De rechtbank is van oordeel dat op grond van het hiervoor weergegeven samenstel van toepasselijke nationaalrechtelijke bepalingen een onderscheid wordt gemaakt tussen Nederlanders en vreemdelingen en derhalve een onderscheid naar nationale afkomst. Niet-Nederlanders kunnen weliswaar ook kinderbijslag ingevolge de AKW ontvangen, maar nu de voorwaarde van rechtmatig verblijf onverbrekelijk verbonden is aan het niet hebben van de Nederlandse nationaliteit - Nederlanders hebben immers per definitie een onvoorwaardelijk verblijfsrecht in Nederland -, dient te worden geconcludeerd dat er in de hier aan de orde zijnde bepalingen sprake is van onderscheid naar nationaliteit.
Zoals de rechtbank reeds eerder heeft overwogen (uitspraak van 20 maart 2000, registratienummer SBR 99/366) acht de rechtbank een onderscheid naar nationaliteit bij het verstrekken van kinderbijslag in beginsel gerechtvaardigd, voorzover het een noodzakelijk en geschikt middel is ter uitvoering van een effectief vreemdelingenbeleid. Het niet maken van bedoeld onderscheid zou de geloofwaardigheid en daarmee de effectiviteit van het vreemdelingenbeleid van de overheid, die enerzijds de toelating aan vreemdelingen weigert en anderzijds die vreemdelingen wel in staat zou stellen ten laste van de openbare kas een bestaan in Nederland op te bouwen of te continueren, ernstig kunnen aantasten.
In het onderhavige geval dient de vraag te worden beantwoord of de rechtvaardigingsgrond, namelijk het voorkomen van de doorkruising van een effectief vreemdelingenbeleid, wel voldoende draagkracht heeft om vreemdelingen als eiser, die in Nederland rechtmatig verblijven op de in artikel 1b aanhef en onder 3, van de Vw genoemde grond, van het recht op kinderbijslag uit te sluiten.
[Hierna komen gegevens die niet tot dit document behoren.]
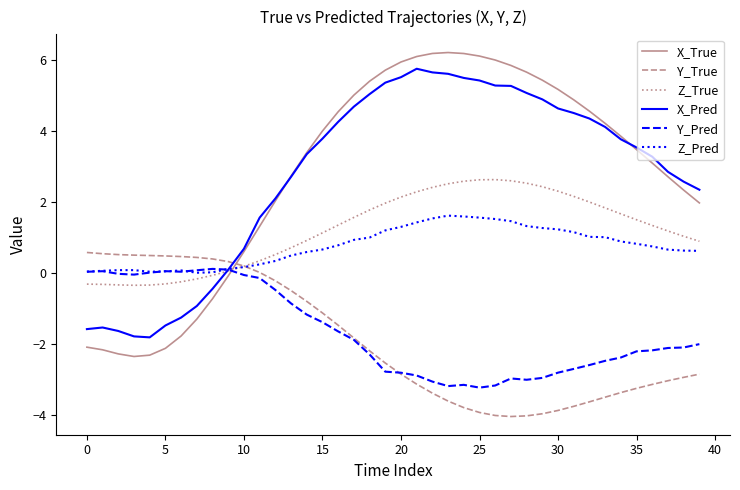

At how many categories does at least one series exceed 1?

29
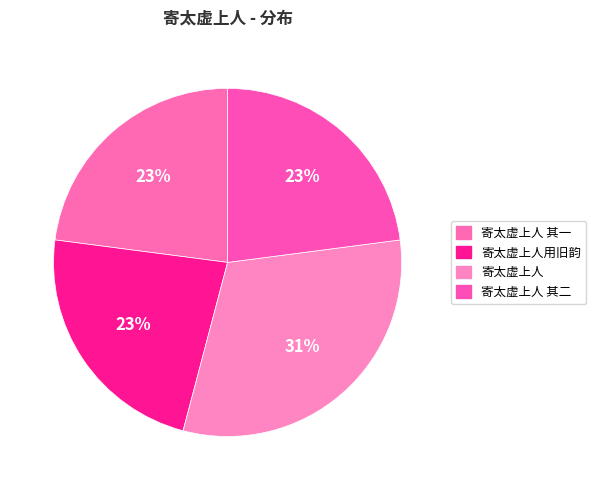

True or false: 寄太虚上人 其二 accounts for 10% of the total.

False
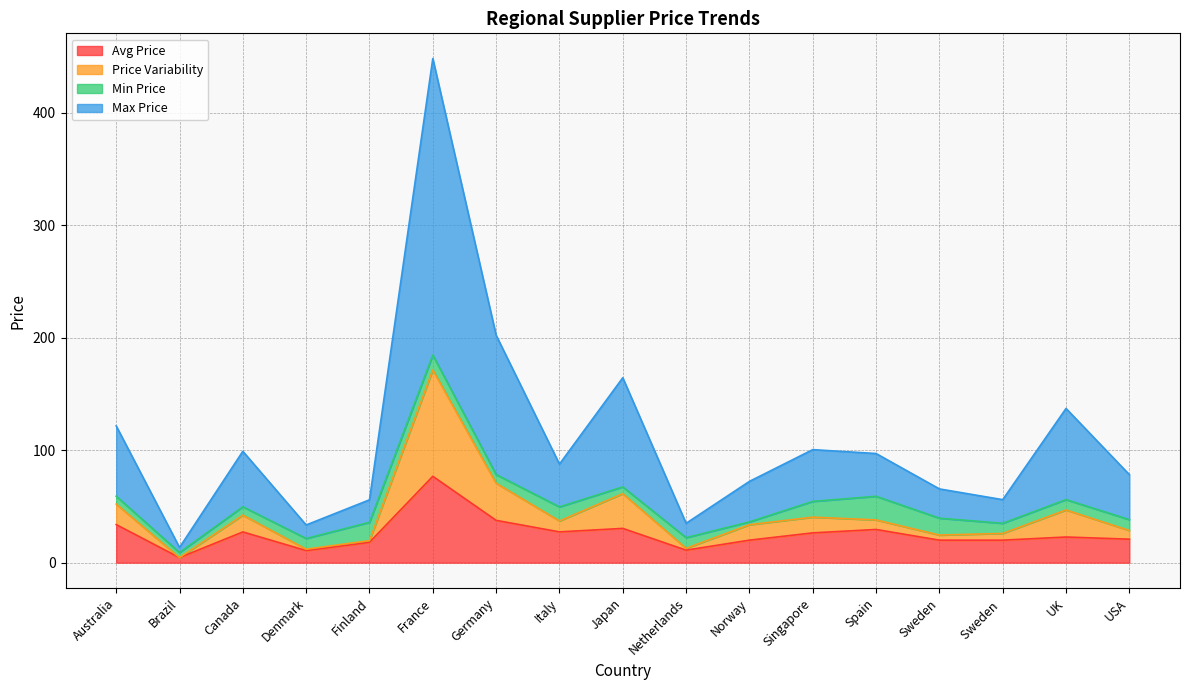

At how many categories does at least one series exceed 364?

1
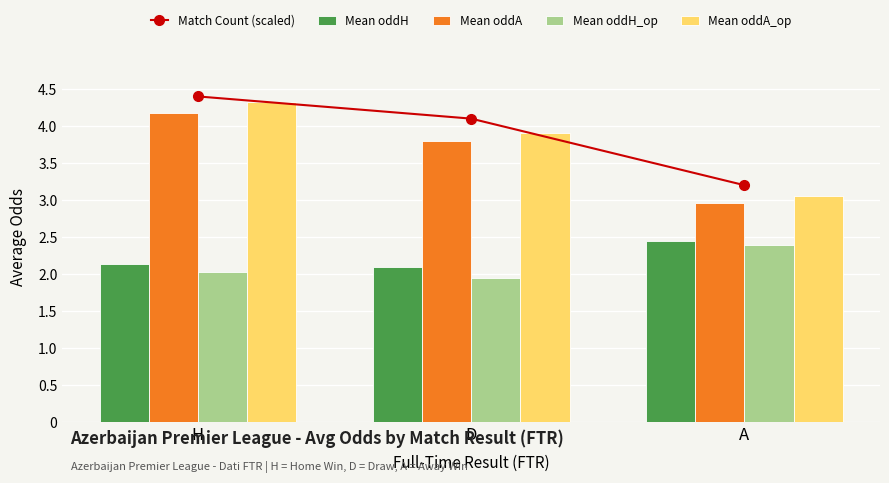

What is the sum of all Mean oddH values?

6.7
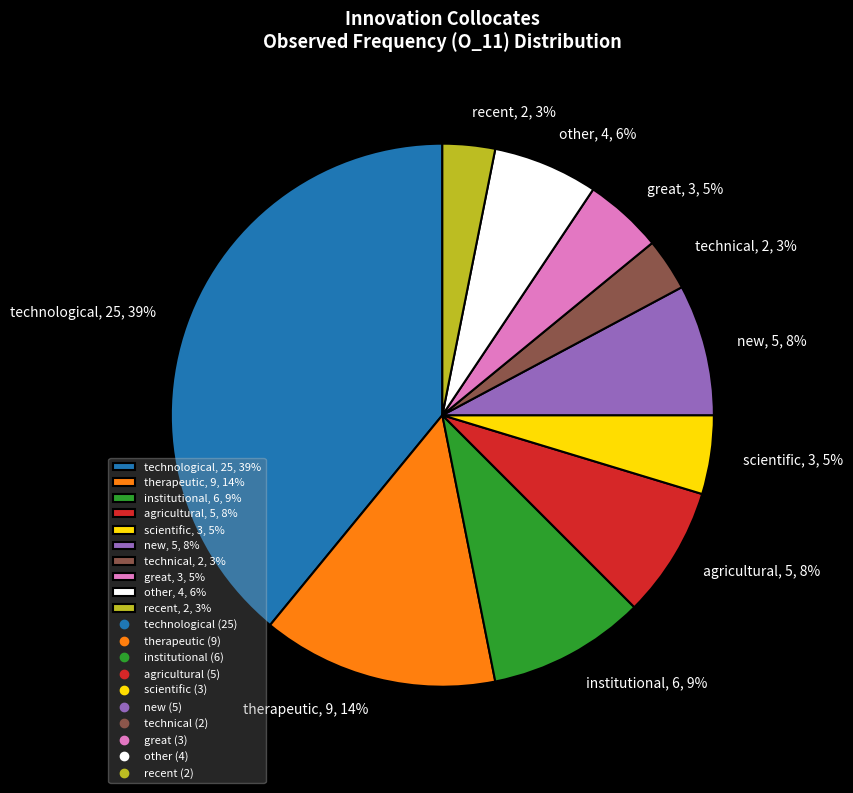

The new slice represents 1% of the pie. True or false?

False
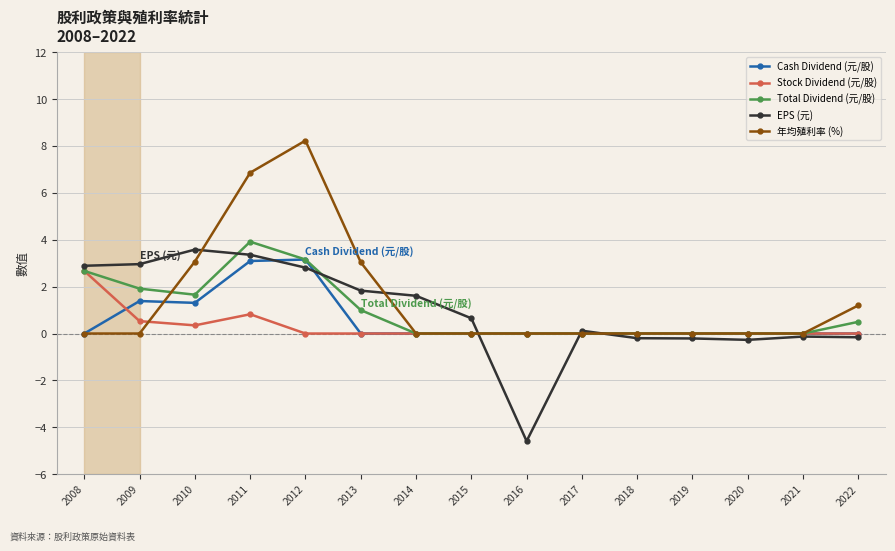

What is the total value across all series at 2014?

1.6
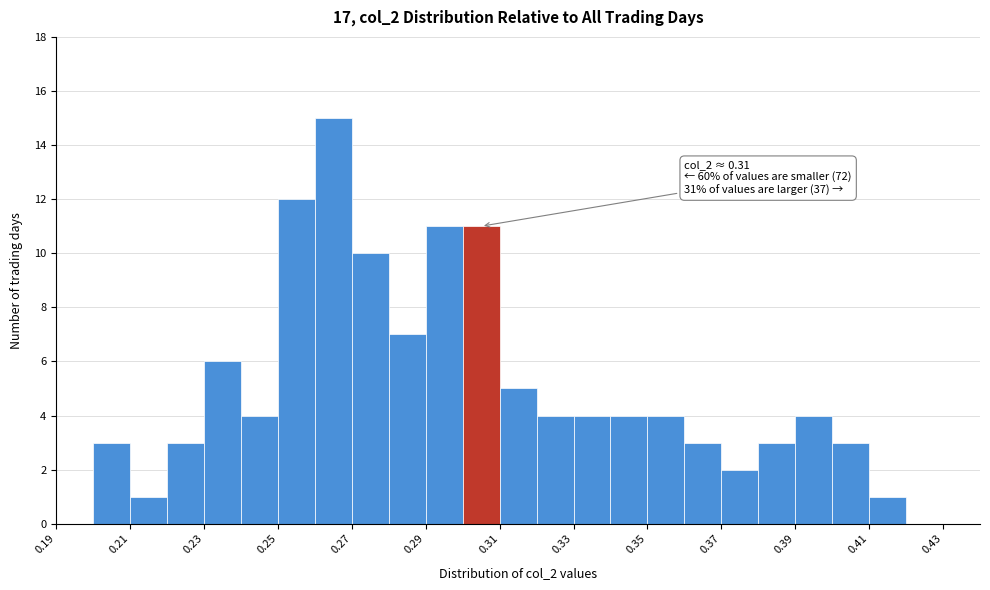

Over which range of the x-axis is the bar tallest?

0.26 to 0.27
In de Memorie van Toelichting op de Koppelingswet (TK, 1994-1995, 24233, nr. 3, blz 1 en 2) heeft de regering de doeleinden van het koppelingsbeginsel (samengevat) als volgt aangeduid: enerzijds het voorkomen dat illegale vreemdelingen feitelijk hun wederrechtelijk verblijf in Nederland kunnen voortzetten doordat zij verstrekkingen en uitkeringen kunnen krijgen waarbij geen verblijfspositietoets wordt aangelegd, en anderzijds het voorkomen dat illegalen en nog niet toegelatenen een schijn van volkomen legaliteit kunnen verkrijgen. Met betrekking tot personen die nog niet zijn toegelaten gaat het er dan om dat zij in de loop van de procedure gaandeweg in staat blijken een zodanige rechtspositie op te bouwen dat zij na afloop van de procedure zo goed als onuitzetbaar zijn.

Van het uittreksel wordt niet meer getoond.